> What is expected: Extract each line of the data below that contains the word "experiência".

[[ Material supplied, beginning ]]

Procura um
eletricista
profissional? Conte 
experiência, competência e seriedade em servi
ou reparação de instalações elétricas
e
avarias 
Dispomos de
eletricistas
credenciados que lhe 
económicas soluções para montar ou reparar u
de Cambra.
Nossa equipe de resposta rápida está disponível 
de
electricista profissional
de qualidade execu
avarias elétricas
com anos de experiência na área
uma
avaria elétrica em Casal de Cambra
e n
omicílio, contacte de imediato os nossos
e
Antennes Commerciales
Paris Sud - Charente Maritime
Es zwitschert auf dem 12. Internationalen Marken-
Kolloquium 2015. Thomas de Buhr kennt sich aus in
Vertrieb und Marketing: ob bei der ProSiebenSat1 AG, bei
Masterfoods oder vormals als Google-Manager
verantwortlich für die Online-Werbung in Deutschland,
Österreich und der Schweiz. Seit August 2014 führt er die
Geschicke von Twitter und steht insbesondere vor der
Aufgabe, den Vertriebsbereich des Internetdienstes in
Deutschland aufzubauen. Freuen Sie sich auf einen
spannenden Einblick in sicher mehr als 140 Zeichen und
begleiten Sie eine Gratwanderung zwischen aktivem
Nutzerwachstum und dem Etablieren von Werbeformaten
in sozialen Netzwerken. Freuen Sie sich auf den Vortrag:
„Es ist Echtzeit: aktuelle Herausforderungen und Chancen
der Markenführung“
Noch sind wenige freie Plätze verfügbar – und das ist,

[[ Material supplied, end ]]
[[ Material supplied, beginning ]]

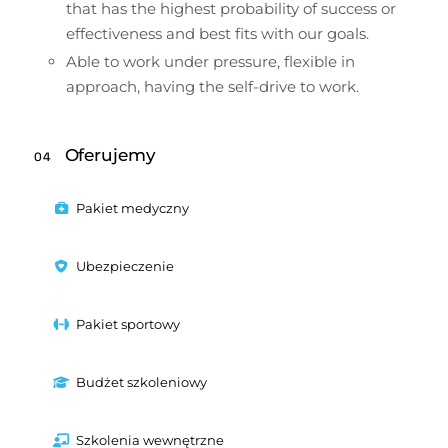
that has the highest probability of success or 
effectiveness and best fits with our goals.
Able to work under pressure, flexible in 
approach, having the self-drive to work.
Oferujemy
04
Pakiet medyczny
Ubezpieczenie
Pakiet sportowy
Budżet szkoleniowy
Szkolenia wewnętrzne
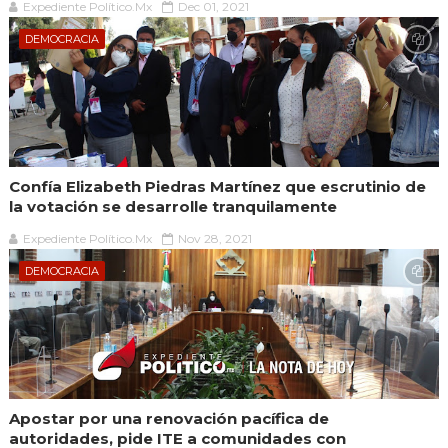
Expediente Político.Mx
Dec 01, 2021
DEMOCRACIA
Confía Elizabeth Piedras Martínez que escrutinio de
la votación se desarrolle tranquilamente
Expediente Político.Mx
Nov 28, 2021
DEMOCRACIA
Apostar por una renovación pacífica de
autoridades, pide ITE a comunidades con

[[ Material supplied, end ]]

> Exercise response:
experiência, competência e seriedade em servi
com anos de experiência na área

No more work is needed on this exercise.